● **Document passage**:

════════

Disclosure statement

The data that support the findings of this study are available from the corresponding author, Olivia Inwood, upon reasonable request.

Notes

1 I borrow the term “generational thinking” from the essay “Thinking Generations” by Jonathan White in The British Journal of Sociology, vol. 64 issue 2, 2013.

2 In his essay “Angel Hair Magazine, The Second-Generation New York School, and The Poetics of Sociability,” Daniel Kane suggests that “second-generation New York School” is an “arguably unstable tag” (91). Nevertheless, generational thinking appears in nearly all writing on the New York School, including elsewhere in Kane’s work, as well as in writing by David Lehman (The Last Avant-Garde: The Making of the New York School of Poets), Geoff Ward (Statues of Liberty: The New York School of Poets), Yasmine Shamma (Spatial Poetics: Second Generation New York School Poetry), and many others. It is important to note that generational groupings are also regularly utilized by New York School poets themselves.

════════

● **Dataset records**:
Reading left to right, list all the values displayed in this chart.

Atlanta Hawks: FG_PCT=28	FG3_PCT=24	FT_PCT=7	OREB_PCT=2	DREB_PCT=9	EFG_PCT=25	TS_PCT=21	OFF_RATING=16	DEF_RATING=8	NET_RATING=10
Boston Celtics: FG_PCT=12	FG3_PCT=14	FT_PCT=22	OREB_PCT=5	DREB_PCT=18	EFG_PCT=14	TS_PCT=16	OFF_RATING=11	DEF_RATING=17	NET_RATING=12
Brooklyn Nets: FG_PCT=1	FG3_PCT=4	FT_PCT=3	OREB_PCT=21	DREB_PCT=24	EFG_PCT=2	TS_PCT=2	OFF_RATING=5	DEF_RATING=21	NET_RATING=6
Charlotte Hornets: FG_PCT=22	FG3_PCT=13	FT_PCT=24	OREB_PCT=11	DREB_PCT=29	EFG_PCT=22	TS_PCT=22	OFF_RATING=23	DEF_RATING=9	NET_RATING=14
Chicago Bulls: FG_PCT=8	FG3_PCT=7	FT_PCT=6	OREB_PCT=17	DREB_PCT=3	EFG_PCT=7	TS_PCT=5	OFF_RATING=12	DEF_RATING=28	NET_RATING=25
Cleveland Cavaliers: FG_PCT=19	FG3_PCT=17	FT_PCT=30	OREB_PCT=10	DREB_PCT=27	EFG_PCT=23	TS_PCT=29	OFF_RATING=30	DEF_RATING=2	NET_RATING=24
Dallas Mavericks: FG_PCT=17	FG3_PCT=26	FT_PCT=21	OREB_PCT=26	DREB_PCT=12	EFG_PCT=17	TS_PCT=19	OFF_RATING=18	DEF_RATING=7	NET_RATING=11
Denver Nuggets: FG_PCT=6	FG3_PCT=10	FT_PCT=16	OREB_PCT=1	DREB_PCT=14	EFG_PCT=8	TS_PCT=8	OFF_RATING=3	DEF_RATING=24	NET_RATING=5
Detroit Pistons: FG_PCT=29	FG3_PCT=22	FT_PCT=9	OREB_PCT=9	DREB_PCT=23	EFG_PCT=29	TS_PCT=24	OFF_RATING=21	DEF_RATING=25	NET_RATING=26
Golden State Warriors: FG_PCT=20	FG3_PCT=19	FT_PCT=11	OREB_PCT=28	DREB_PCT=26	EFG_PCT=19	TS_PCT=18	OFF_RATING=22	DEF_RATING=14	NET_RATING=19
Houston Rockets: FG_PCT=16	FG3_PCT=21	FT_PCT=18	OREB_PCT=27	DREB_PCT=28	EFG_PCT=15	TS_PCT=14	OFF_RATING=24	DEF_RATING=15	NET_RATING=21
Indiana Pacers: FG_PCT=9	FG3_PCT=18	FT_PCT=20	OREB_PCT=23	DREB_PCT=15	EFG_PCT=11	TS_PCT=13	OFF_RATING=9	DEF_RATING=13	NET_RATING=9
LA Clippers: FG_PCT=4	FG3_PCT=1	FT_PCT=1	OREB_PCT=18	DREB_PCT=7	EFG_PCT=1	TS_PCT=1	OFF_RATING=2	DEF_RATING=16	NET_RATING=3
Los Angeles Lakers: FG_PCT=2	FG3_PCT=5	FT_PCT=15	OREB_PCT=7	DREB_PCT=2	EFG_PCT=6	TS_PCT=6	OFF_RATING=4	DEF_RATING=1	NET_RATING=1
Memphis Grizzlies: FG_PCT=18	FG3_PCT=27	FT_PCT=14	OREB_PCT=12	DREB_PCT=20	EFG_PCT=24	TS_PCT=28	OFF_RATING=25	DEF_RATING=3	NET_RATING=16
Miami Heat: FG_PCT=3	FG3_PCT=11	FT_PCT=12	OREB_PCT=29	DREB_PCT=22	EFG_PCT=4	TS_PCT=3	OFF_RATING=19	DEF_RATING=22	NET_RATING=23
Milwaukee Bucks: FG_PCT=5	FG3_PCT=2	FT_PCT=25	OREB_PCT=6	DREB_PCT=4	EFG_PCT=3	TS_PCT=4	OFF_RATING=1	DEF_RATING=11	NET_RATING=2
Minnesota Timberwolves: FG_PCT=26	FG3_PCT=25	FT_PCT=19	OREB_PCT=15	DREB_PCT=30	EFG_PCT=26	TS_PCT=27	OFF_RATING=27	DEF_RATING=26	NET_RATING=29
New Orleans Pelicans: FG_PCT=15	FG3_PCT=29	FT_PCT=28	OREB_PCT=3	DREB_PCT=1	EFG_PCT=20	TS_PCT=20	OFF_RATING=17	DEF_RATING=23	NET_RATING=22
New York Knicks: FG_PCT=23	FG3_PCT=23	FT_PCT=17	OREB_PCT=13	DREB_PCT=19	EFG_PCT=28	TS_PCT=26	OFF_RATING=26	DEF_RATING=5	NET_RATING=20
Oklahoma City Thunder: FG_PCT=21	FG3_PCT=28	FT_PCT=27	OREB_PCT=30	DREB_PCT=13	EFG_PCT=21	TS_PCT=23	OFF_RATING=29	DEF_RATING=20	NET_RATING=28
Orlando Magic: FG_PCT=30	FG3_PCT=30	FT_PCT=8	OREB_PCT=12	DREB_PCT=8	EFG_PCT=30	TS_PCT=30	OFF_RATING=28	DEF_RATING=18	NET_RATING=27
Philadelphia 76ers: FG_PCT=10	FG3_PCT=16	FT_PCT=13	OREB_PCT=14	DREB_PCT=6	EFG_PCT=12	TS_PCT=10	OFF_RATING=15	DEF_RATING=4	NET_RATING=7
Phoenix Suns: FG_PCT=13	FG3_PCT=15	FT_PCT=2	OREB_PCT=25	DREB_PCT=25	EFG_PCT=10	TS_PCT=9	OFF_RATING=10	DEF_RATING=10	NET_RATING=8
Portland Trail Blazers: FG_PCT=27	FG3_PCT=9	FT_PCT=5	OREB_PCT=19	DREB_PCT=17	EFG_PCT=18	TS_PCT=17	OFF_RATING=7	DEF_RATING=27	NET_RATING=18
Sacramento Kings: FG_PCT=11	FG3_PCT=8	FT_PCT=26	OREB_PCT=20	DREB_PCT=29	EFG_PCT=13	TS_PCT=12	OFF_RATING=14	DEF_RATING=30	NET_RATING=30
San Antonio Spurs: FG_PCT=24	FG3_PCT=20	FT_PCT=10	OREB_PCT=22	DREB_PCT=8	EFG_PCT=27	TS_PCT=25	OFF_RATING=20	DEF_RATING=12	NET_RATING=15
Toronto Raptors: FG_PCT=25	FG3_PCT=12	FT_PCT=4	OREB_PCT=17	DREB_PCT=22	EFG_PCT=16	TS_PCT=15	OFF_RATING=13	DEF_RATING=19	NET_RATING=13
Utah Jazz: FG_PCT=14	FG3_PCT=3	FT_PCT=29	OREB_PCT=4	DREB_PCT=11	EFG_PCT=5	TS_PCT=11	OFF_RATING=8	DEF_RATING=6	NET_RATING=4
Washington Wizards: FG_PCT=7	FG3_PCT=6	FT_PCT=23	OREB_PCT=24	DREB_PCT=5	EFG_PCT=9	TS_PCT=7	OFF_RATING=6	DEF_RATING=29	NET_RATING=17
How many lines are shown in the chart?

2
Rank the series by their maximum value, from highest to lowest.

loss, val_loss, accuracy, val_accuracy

════════

● **Exercise directions**: Please reproduce the disclosure statement and notes in full, word for word, from the heading through the final sentence.

● **Exercise result**:
Disclosure statement

The data that support the findings of this study are available from the corresponding author, Olivia Inwood, upon reasonable request.

Notes

1 I borrow the term “generational thinking” from the essay “Thinking Generations” by Jonathan White in The British Journal of Sociology, vol. 64 issue 2, 2013.

2 In his essay “Angel Hair Magazine, The Second-Generation New York School, and The Poetics of Sociability,” Daniel Kane suggests that “second-generation New York School” is an “arguably unstable tag” (91). Nevertheless, generational thinking appears in nearly all writing on the New York School, including elsewhere in Kane’s work, as well as in writing by David Lehman (The Last Avant-Garde: The Making of the New York School of Poets), Geoff Ward (Statues of Liberty: The New York School of Poets), Yasmine Shamma (Spatial Poetics: Second Generation New York School Poetry), and many others. It is important to note that generational groupings are also regularly utilized by New York School poets themselves.